◆ Exercise brief: Each line of the records that includes "Glioma" should be found and copied.

*****

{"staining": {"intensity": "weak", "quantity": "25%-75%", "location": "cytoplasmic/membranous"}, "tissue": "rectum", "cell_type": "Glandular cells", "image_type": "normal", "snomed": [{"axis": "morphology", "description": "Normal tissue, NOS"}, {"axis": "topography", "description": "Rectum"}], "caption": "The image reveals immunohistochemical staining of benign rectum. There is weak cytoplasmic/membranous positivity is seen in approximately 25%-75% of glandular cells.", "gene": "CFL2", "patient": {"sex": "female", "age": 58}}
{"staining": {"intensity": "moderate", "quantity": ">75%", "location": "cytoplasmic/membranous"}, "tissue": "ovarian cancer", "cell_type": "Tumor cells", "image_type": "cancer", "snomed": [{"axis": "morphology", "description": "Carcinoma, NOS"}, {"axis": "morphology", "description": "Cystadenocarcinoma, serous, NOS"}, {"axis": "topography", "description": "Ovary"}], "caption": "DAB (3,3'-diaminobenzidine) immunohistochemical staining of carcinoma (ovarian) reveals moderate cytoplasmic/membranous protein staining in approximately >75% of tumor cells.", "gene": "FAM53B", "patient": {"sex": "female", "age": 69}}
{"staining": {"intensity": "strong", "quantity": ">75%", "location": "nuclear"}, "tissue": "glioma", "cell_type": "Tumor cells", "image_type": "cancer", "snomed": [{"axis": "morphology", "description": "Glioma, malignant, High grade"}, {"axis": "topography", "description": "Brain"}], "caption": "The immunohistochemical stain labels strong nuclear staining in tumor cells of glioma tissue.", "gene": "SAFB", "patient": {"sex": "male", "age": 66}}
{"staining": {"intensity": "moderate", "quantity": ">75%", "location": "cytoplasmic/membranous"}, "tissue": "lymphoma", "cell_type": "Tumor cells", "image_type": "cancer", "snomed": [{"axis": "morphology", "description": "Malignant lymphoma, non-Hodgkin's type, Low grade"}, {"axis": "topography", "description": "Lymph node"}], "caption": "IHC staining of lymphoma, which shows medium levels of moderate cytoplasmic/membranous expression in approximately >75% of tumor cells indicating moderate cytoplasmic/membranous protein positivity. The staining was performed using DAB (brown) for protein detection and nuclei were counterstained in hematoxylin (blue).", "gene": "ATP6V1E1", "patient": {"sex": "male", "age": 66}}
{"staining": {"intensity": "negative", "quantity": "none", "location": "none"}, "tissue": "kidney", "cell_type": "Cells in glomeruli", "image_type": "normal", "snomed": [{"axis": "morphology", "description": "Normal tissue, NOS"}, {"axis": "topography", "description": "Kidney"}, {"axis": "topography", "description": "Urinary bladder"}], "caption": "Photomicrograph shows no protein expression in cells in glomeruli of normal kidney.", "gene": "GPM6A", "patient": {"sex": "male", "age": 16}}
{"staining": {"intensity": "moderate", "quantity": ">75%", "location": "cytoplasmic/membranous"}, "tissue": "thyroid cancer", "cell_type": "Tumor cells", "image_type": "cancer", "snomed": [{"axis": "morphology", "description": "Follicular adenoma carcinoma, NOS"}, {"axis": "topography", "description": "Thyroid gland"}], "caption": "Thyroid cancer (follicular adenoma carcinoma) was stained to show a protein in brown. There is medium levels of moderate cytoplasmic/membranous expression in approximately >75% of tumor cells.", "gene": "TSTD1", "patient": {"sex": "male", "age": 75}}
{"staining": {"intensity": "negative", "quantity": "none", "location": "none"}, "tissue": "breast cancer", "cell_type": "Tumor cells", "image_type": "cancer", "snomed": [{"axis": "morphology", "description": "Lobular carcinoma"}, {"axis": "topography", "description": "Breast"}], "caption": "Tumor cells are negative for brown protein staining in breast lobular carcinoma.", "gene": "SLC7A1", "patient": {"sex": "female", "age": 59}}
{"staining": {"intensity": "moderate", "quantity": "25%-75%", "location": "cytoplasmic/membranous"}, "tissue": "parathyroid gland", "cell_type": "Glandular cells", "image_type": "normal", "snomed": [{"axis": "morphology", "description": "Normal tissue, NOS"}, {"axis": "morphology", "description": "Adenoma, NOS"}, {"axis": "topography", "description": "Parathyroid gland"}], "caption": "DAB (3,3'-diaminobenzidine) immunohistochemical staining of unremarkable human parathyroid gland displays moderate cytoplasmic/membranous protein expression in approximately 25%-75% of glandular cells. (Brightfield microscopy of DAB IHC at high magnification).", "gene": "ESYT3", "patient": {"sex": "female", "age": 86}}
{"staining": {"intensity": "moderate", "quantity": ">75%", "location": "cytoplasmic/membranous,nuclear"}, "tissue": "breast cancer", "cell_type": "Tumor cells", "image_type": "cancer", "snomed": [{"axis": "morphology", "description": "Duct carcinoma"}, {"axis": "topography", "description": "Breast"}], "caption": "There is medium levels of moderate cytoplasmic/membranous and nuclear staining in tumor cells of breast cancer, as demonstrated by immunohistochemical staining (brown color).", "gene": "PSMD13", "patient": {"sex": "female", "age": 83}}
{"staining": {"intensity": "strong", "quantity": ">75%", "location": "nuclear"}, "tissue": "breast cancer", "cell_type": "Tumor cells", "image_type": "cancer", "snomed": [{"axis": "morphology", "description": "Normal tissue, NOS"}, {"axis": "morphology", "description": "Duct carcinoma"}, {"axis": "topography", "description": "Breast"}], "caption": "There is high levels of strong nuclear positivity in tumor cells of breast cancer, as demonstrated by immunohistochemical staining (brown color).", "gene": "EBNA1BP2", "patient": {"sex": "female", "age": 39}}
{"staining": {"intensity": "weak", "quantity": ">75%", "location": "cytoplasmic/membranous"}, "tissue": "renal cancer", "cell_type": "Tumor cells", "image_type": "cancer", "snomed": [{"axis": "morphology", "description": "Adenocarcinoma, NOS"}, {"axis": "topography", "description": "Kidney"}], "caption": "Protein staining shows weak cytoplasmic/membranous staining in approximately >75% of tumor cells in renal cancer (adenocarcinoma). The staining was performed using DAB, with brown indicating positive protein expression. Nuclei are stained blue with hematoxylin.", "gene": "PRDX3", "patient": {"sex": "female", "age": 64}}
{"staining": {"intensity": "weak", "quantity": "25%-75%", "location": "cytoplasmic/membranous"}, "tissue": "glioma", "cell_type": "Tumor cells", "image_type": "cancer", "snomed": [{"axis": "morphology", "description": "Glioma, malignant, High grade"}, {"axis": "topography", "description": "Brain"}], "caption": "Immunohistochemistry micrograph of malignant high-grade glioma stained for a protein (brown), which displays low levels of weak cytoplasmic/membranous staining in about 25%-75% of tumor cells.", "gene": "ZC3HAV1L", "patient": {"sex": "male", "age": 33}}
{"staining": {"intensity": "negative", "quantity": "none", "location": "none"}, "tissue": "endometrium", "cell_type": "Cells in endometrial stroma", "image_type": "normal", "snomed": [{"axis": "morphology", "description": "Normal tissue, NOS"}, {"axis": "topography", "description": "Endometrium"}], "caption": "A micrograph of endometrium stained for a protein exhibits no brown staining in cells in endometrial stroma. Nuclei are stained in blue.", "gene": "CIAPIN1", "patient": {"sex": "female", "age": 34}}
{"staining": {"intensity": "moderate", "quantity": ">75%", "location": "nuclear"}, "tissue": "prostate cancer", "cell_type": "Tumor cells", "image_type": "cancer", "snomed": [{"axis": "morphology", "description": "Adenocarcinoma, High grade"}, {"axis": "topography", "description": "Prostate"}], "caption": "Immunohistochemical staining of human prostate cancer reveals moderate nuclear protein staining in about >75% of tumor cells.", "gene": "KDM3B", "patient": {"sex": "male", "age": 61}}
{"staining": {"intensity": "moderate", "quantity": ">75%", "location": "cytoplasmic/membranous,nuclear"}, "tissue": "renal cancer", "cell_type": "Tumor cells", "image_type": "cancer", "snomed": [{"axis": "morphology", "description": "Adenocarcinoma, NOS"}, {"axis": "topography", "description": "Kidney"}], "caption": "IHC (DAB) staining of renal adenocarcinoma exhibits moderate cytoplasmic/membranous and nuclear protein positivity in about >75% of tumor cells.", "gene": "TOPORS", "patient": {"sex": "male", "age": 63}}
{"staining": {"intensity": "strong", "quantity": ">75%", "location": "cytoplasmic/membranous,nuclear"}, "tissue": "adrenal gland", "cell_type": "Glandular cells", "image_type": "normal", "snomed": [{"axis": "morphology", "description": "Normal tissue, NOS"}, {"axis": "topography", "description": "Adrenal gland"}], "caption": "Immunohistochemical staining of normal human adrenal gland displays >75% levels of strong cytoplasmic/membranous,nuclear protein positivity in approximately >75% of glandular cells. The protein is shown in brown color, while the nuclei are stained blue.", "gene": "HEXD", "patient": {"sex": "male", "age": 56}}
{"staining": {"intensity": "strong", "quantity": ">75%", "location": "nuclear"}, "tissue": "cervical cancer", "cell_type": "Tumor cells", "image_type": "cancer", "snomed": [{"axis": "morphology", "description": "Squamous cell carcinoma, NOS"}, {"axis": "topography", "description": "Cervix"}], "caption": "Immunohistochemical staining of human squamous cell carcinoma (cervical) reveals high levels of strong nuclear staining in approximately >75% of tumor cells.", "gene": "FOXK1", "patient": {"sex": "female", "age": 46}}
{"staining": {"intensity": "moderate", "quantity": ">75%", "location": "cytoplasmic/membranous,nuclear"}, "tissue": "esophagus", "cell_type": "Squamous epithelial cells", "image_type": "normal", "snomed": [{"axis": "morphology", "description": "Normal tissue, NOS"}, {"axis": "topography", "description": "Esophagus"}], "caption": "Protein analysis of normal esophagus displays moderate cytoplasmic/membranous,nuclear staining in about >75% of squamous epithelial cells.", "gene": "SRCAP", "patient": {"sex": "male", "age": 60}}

*****

◆ Expected output:
{"staining": {"intensity": "strong", "quantity": ">75%", "location": "nuclear"}, "tissue": "glioma", "cell_type": "Tumor cells", "image_type": "cancer", "snomed": [{"axis": "morphology", "description": "Glioma, malignant, High grade"}, {"axis": "topography", "description": "Brain"}], "caption": "The immunohistochemical stain labels strong nuclear staining in tumor cells of glioma tissue.", "gene": "SAFB", "patient": {"sex": "male", "age": 66}}
{"staining": {"intensity": "weak", "quantity": "25%-75%", "location": "cytoplasmic/membranous"}, "tissue": "glioma", "cell_type": "Tumor cells", "image_type": "cancer", "snomed": [{"axis": "morphology", "description": "Glioma, malignant, High grade"}, {"axis": "topography", "description": "Brain"}], "caption": "Immunohistochemistry micrograph of malignant high-grade glioma stained for a protein (brown), which displays low levels of weak cytoplasmic/membranous staining in about 25%-75% of tumor cells.", "gene": "ZC3HAV1L", "patient": {"sex": "male", "age": 33}}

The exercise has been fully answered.